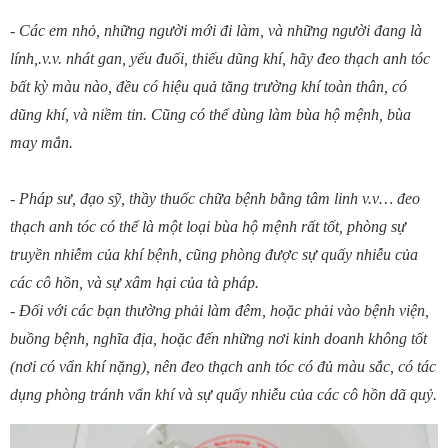
- Các em nhỏ, những người mới đi làm, và những người đang là
lính,.v.v. nhát gan, yếu đuối, thiếu dũng khí, hãy đeo thạch anh tóc
bất kỳ màu nào, đều có hiệu quả tăng trường khí toàn thân, có
dũng khí, và niềm tin. Cũng có thể dùng làm bùa hộ mệnh, bùa
may mắn.
- Pháp sư, đạo sỹ, thầy thuốc chữa bệnh bằng tâm linh v.v… đeo
thạch anh tóc có thể là một loại bùa hộ mệnh rất tốt, phòng sự
truyền nhiễm của khí bệnh, cũng phòng được sự quấy nhiễu của
các cô hồn, và sự xâm hại của tà pháp.
- Đối với các bạn thường phải làm đêm, hoặc phải vào bệnh viện,
buồng bệnh, nghĩa địa, hoặc đến những nơi kinh doanh không tốt
(nơi có vẩn khí nặng), nên đeo thạch anh tóc có đủ màu sắc, có tác
dụng phòng tránh vẩn khí và sự quấy nhiễu của các cô hồn dã quỷ.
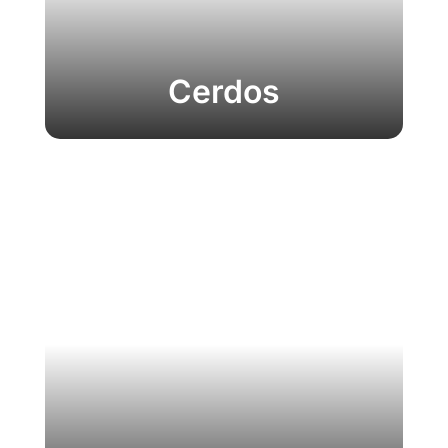
Cerdos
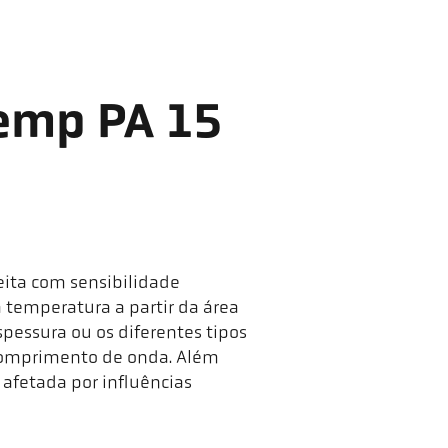
emp PA 15
eita com sensibilidade
a temperatura a partir da área
pessura ou os diferentes tipos
 comprimento de onda. Além
afetada por influências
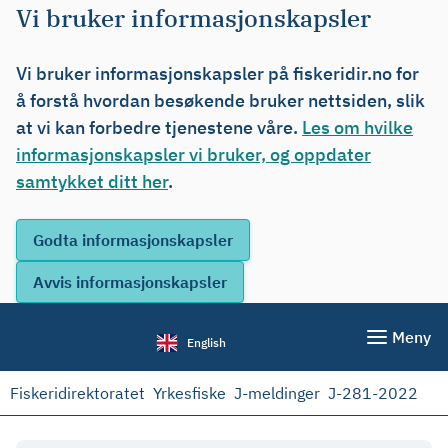
Vi bruker informasjonskapsler
Vi bruker informasjonskapsler på fiskeridir.no for
å forstå hvordan besøkende bruker nettsiden, slik
at vi kan forbedre tjenestene våre.
Les om hvilke
informasjonskapsler vi bruker, og oppdater
samtykket ditt her
.
Meny
English
Fiskeridirektoratet
Yrkesfiske
J-meldinger
J-281-2022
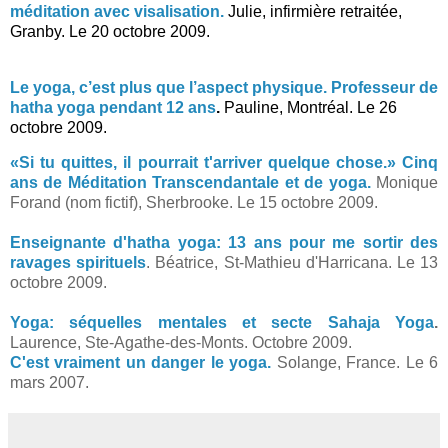
méditation avec visalisation.
Julie, infirmière retraitée,
Granby. Le 20 octobre 2009.
Le yoga, c’est plus que l’aspect physique. Professeur de
hatha yoga pendant 12 ans
.
Pauline, Montréal. Le 26
octobre 2009.
.
«Si tu quittes, il pourrait t'arriver quelque chose.» Cinq
ans de Méditation Transcendantale et de yoga.
Monique
Forand (nom fictif), Sherbrooke. Le 15 octobre 2009.
Enseignante d'hatha yoga: 13 ans pour me sortir des
ravages spirituels
. Béatrice, St-Mathieu d'Harricana. Le 13
octobre 2009.
Yoga: séquelles mentales et secte Sahaja Yoga
.
Laurence, Ste-Agathe-des-Monts. Octobre 2009.
C'est vraiment un danger le yoga.
Solange, France. Le 6
mars 2007.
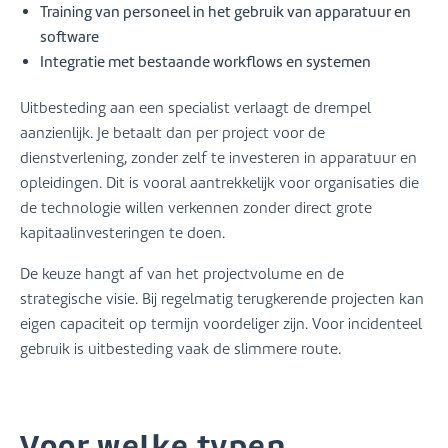
Training van personeel in het gebruik van apparatuur en
software
Integratie met bestaande workflows en systemen
Uitbesteding aan een specialist verlaagt de drempel
aanzienlijk. Je betaalt dan per project voor de
dienstverlening, zonder zelf te investeren in apparatuur en
opleidingen. Dit is vooral aantrekkelijk voor organisaties die
de technologie willen verkennen zonder direct grote
kapitaalinvesteringen te doen.
De keuze hangt af van het projectvolume en de
strategische visie. Bij regelmatig terugkerende projecten kan
eigen capaciteit op termijn voordeliger zijn. Voor incidenteel
gebruik is uitbesteding vaak de slimmere route.
Voor welke typen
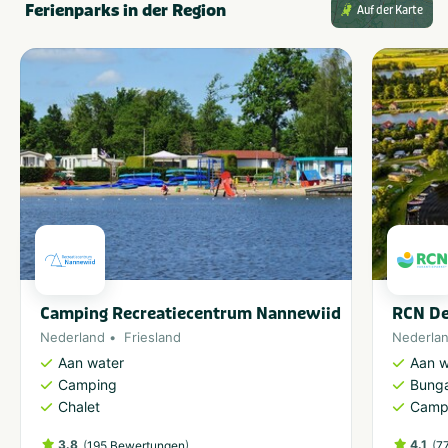
Ferienparks in der Region
Auf der Karte
Camping Recreatiecentrum Nannewiid
RCN De
Nederland
Friesland
Nederla
Aan water
Aan w
Camping
Bung
Chalet
Camp
3.8
(
)
4.1
(
195 Bewertungen
7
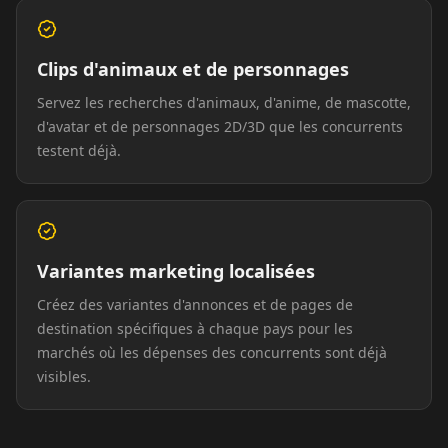
Clips d'animaux et de personnages
Servez les recherches d'animaux, d'anime, de mascotte,
d'avatar et de personnages 2D/3D que les concurrents
testent déjà.
Variantes marketing localisées
Créez des variantes d'annonces et de pages de
destination spécifiques à chaque pays pour les
marchés où les dépenses des concurrents sont déjà
visibles.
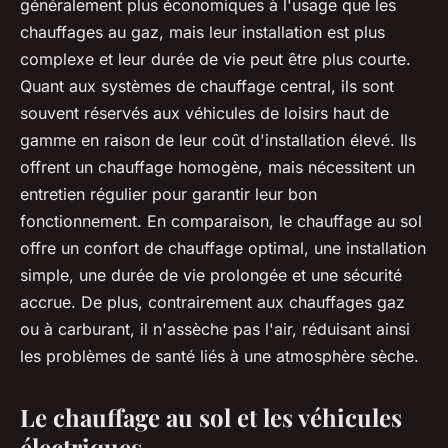
généralement plus économiques à l'usage que les
chauffages au gaz, mais leur installation est plus
complexe et leur durée de vie peut être plus courte.
Quant aux
systèmes de chauffage central
, ils sont
souvent réservés aux véhicules de loisirs haut de
gamme en raison de leur coût d'installation élevé. Ils
offrent un chauffage homogène, mais nécessitent un
entretien régulier pour garantir leur bon
fonctionnement. En comparaison, le chauffage au sol
offre un confort de chauffage optimal, une installation
simple, une durée de vie prolongée et une sécurité
accrue. De plus, contrairement aux chauffages gaz
ou à carburant, il n'assèche pas l'air, réduisant ainsi
les problèmes de santé liés à une atmosphère sèche.
Le chauffage au sol et les véhicules
électriques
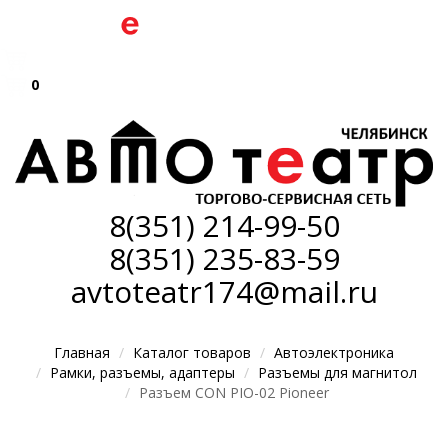
0
8(351)
214-99-50
8(351)
235-83-59
avtoteatr174@mail.ru
Главная
Каталог товаров
Автоэлектроника
Рамки, разъемы, адаптеры
Разъемы для магнитол
Разъем CON PIO-02 Pioneer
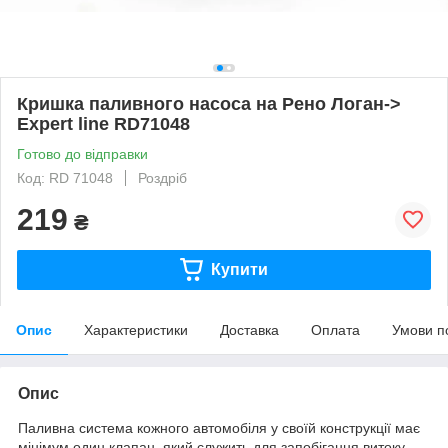
Кришка паливного насоса на Рено Логан->
Expert line RD71048
Готово до відправки
Код: RD 71048
Роздріб
219
₴
Купити
Опис
Характеристики
Доставка
Оплата
Умови п
Опис
Паливна система кожного автомобіля у своїй конструкції має
мінімум один клапан, який служить для запобігання витоку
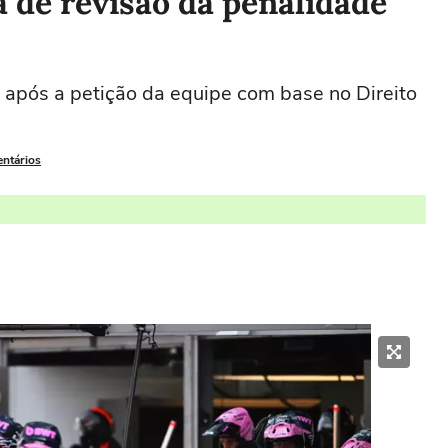
a de revisão da penalidade
 após a petição da equipe com base no Direito
entários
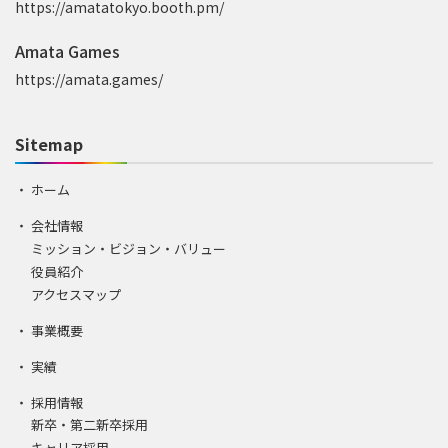
https://amatatokyo.booth.pm/
Amata Games
https://amata.games/
Sitemap
ホーム
会社情報
ミッション・ビジョン・バリュー
役員紹介
アクセスマップ
事業概要
実績
採用情報
新卒・第二新卒採用
キャリア採用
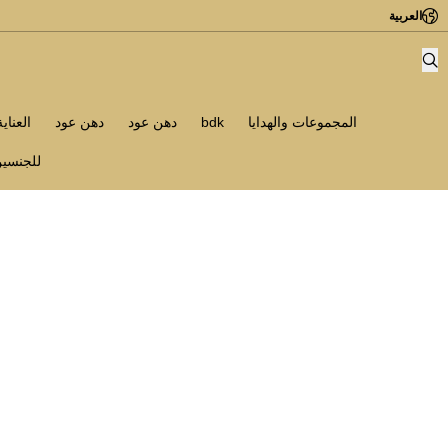
العربية
المجموعات والهدايا
bdk
دهن عود
دهن عود
العناي
للجنسي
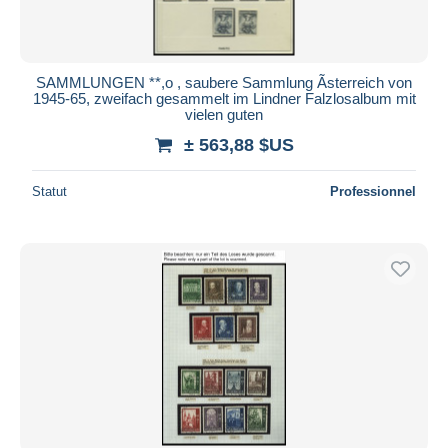
SAMMLUNGEN **,o , saubere Sammlung Ãsterreich von
1945-65, zweifach gesammelt im Lindner Falzlosalbum mit
vielen guten
± 563,88 $US
Statut
Professionnel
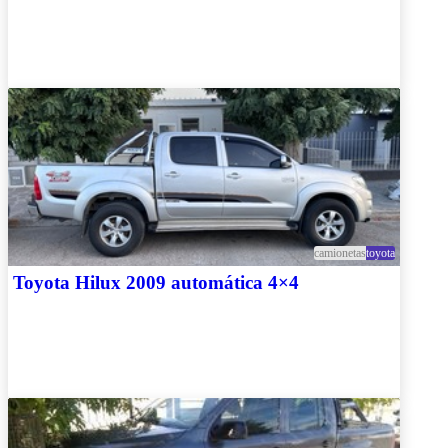
camionetas
toyota
Toyota Hilux 2009 automática 4×4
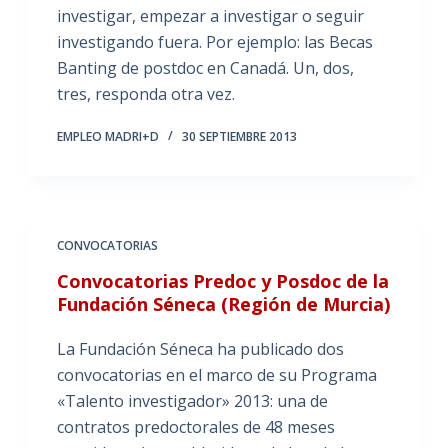
investigar, empezar a investigar o seguir
investigando fuera. Por ejemplo: las Becas
Banting de postdoc en Canadá. Un, dos,
tres, responda otra vez.
EMPLEO MADRI+D
30 SEPTIEMBRE 2013
CONVOCATORIAS
Convocatorias Predoc y Posdoc de la
Fundación Séneca (Región de Murcia)
La Fundación Séneca ha publicado dos
convocatorias en el marco de su Programa
«Talento investigador» 2013: una de
contratos predoctorales de 48 meses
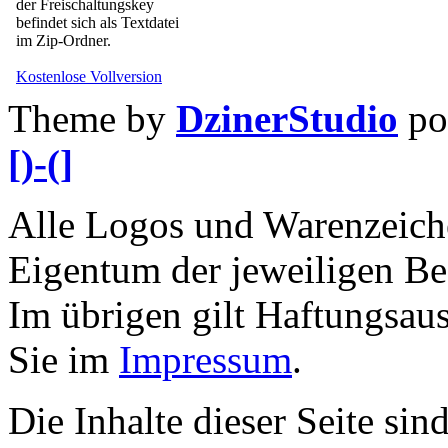
der Freischaltungskey
befindet sich als Textdatei
im Zip-Ordner.
Kostenlose Vollversion
Theme by
DzinerStudio
po
[)-(]
Alle Logos und Warenzeiche
Eigentum der jeweiligen Bes
Im übrigen gilt Haftungsaus
Sie im
Impressum
.
Die Inhalte dieser Seite sin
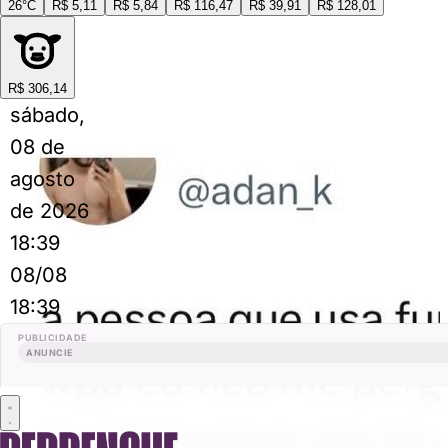
26°C
R$ 5,11
R$ 5,84
R$ 116,47
R$ 39,91
R$ 128,01
R$ 306,14
sábado,
08 de
agosto
de 2026
18:39
08/08
18:39
PUBLICIDADE
ANUNCIE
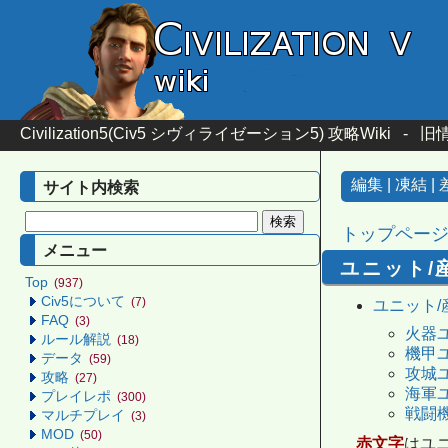
Civilization5(Civ5 シヴィライゼーション5) 攻略Wiki
-
旧情
編集
|
凍結
|
サイト内検索
トップペー
メニュー
ユニット/
Top
(937)
Civ5について
(7)
ユニット/
FAQ
(3)
火器
ルール解説
(18)
機甲
データ
(59)
攻城
攻略
(27)
海軍
プレイレポ
(300)
戦闘
マルチプレイ
(3)
MOD
(50)
赤文字
はユ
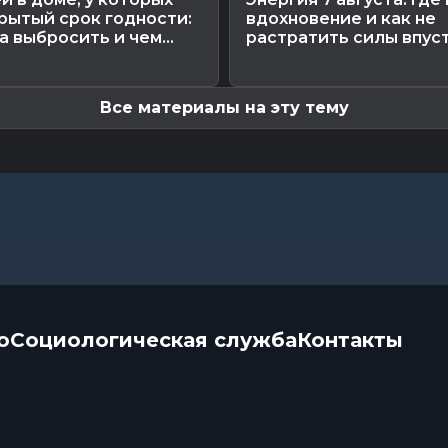
рытый срок годности:
вдохновение и как не
а выбросить и чем...
растратить силы впус
Все материалы на эту тему
о
Социологическая служба
Контакты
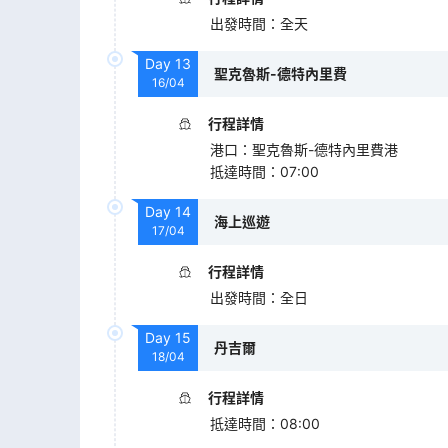
出發時間
：
全天
Day
13
聖克魯斯-德特內里費
16/04
行程詳情
港口
：
聖克魯斯-德特內里費港
抵達時間
：
07:00
Day
14
海上巡遊
17/04
行程詳情
出發時間
：
全日
Day
15
丹吉爾
18/04
行程詳情
抵達時間
：
08:00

=======

Task objective> Please set down every line of the data above precisely, dropping the images.

Output of the exercise>
- Các em nhỏ, những người mới đi làm, và những người đang là
lính,.v.v. nhát gan, yếu đuối, thiếu dũng khí, hãy đeo thạch anh tóc
bất kỳ màu nào, đều có hiệu quả tăng trường khí toàn thân, có
dũng khí, và niềm tin. Cũng có thể dùng làm bùa hộ mệnh, bùa
may mắn.
- Pháp sư, đạo sỹ, thầy thuốc chữa bệnh bằng tâm linh v.v… đeo
thạch anh tóc có thể là một loại bùa hộ mệnh rất tốt, phòng sự
truyền nhiễm của khí bệnh, cũng phòng được sự quấy nhiễu của
các cô hồn, và sự xâm hại của tà pháp.
- Đối với các bạn thường phải làm đêm, hoặc phải vào bệnh viện,
buồng bệnh, nghĩa địa, hoặc đến những nơi kinh doanh không tốt
(nơi có vẩn khí nặng), nên đeo thạch anh tóc có đủ màu sắc, có tác
dụng phòng tránh vẩn khí và sự quấy nhiễu của các cô hồn dã quỷ.
Cerdos
emp PA 15
eita com sensibilidade
a temperatura a partir da área
pessura ou os diferentes tipos
 comprimento de onda. Além
afetada por influências
Vi bruker informasjonskapsler
Vi bruker informasjonskapsler på fiskeridir.no for
å forstå hvordan besøkende bruker nettsiden, slik
at vi kan forbedre tjenestene våre.
Les om hvilke
informasjonskapsler vi bruker, og oppdater
samtykket ditt her
.
Meny
English
Fiskeridirektoratet
Yrkesfiske
J-meldinger
J-281-2022
méditation avec visalisation.
Julie, infirmière retraitée,
Granby. Le 20 octobre 2009.
Le yoga, c’est plus que l’aspect physique. Professeur de
hatha yoga pendant 12 ans
.
Pauline, Montréal. Le 26
octobre 2009.
.
«Si tu quittes, il pourrait t'arriver quelque chose.» Cinq
ans de Méditation Transcendantale et de yoga.
Monique
Forand (nom fictif), Sherbrooke. Le 15 octobre 2009.
Enseignante d'hatha yoga: 13 ans pour me sortir des
ravages spirituels
. Béatrice, St-Mathieu d'Harricana. Le 13
octobre 2009.
Yoga: séquelles mentales et secte Sahaja Yoga
.
Laurence, Ste-Agathe-des-Monts. Octobre 2009.
C'est vraiment un danger le yoga.
Solange, France. Le 6
mars 2007.
Training van personeel in het gebruik van apparatuur en
software
Integratie met bestaande workflows en systemen
Uitbesteding aan een specialist verlaagt de drempel
aanzienlijk. Je betaalt dan per project voor de
dienstverlening, zonder zelf te investeren in apparatuur en
opleidingen. Dit is vooral aantrekkelijk voor organisaties die
de technologie willen verkennen zonder direct grote
kapitaalinvesteringen te doen.
De keuze hangt af van het projectvolume en de
strategische visie. Bij regelmatig terugkerende projecten kan
eigen capaciteit op termijn voordeliger zijn. Voor incidenteel
gebruik is uitbesteding vaak de slimmere route.
Voor welke typen
Ferienparks in der Region
Auf der Karte
Camping Recreatiecentrum Nannewiid
RCN De
Nederland
Friesland
Nederla
Aan water
Aan w
Camping
Bung
Chalet
Camp
3.8
(
)
4.1
(
195 Bewertungen
7
Clips d'animaux et de personnages
Servez les recherches d'animaux, d'anime, de mascotte,
d'avatar et de personnages 2D/3D que les concurrents
testent déjà.
Variantes marketing localisées
Créez des variantes d'annonces et de pages de
destination spécifiques à chaque pays pour les
marchés où les dépenses des concurrents sont déjà
visibles.
généralement plus économiques à l'usage que les
chauffages au gaz, mais leur installation est plus
complexe et leur durée de vie peut être plus courte.
Quant aux
systèmes de chauffage central
, ils sont
souvent réservés aux véhicules de loisirs haut de
gamme en raison de leur coût d'installation élevé. Ils
offrent un chauffage homogène, mais nécessitent un
entretien régulier pour garantir leur bon
fonctionnement. En comparaison, le chauffage au sol
offre un confort de chauffage optimal, une installation
simple, une durée de vie prolongée et une sécurité
accrue. De plus, contrairement aux chauffages gaz
ou à carburant, il n'assèche pas l'air, réduisant ainsi
les problèmes de santé liés à une atmosphère sèche.
Le chauffage au sol et les véhicules
électriques
0
8(351)
214-99-50
8(351)
235-83-59
avtoteatr174@mail.ru
Главная
Каталог товаров
Автоэлектроника
Рамки, разъемы, адаптеры
Разъемы для магнитол
Разъем CON PIO-02 Pioneer
Кришка паливного насоса на Рено Логан->
Expert line RD71048
Готово до відправки
Код: RD 71048
Роздріб
219
₴
Купити
Опис
Характеристики
Доставка
Оплата
Умови п
Опис
Паливна система кожного автомобіля у своїй конструкції має
мінімум один клапан, який служить для запобігання витоку
a de revisão da penalidade
 após a petição da equipe com base no Direito
entários
https://amatatokyo.booth.pm/
Amata Games
https://amata.games/
Sitemap
ホーム
会社情報
ミッション・ビジョン・バリュー
役員紹介
アクセスマップ
事業概要
実績
採用情報
新卒・第二新卒採用
キャリア採用
العربية
المجموعات والهدايا
bdk
دهن عود
دهن عود
العناي
للجنسي
SAMMLUNGEN **,o , saubere Sammlung Ãsterreich von
1945-65, zweifach gesammelt im Lindner Falzlosalbum mit
vielen guten
± 563,88 $US
Statut
Professionnel
camionetas
toyota
Toyota Hilux 2009 automática 4×4
investigar, empezar a investigar o seguir
investigando fuera. Por ejemplo: las Becas
Banting de postdoc en Canadá. Un, dos,
tres, responda otra vez.
EMPLEO MADRI+D
30 SEPTIEMBRE 2013
CONVOCATORIAS
Convocatorias Predoc y Posdoc de la
Fundación Séneca (Región de Murcia)
La Fundación Séneca ha publicado dos
convocatorias en el marco de su Programa
«Talento investigador» 2013: una de
contratos predoctorales de 48 meses
der Freischaltungskey
befindet sich als Textdatei
im Zip-Ordner.
Kostenlose Vollversion
Theme by
DzinerStudio
po
[)-(]
Alle Logos und Warenzeiche
Eigentum der jeweiligen Bes
Im übrigen gilt Haftungsaus
Sie im
Impressum
.
Die Inhalte dieser Seite sin
26°C
R$ 5,11
R$ 5,84
R$ 116,47
R$ 39,91
R$ 128,01
R$ 306,14
sábado,
08 de
agosto
de 2026
18:39
08/08
18:39
PUBLICIDADE
ANUNCIE
Civilization5(Civ5 シヴィライゼーション5) 攻略Wiki
-
旧情
編集
|
凍結
|
サイト内検索
トップペー
メニュー
ユニット/
Top
(937)
Civ5について
(7)
ユニット/
FAQ
(3)
火器
ルール解説
(18)
機甲
データ
(59)
攻城
攻略
(27)
海軍
プレイレポ
(300)
戦闘
マルチプレイ
(3)
MOD
(50)
赤文字
はユ
рытый срок годности:
вдохновение и как не
а выбросить и чем...
растратить силы впус
Все материалы на эту тему
о
Социологическая служба
Контакты
出發時間
：
全天
Day
13
聖克魯斯-德特內里費
16/04
行程詳情
港口
：
聖克魯斯-德特內里費港
抵達時間
：
07:00
Day
14
海上巡遊
17/04
行程詳情
出發時間
：
全日
Day
15
丹吉爾
18/04
行程詳情
抵達時間
：
08:00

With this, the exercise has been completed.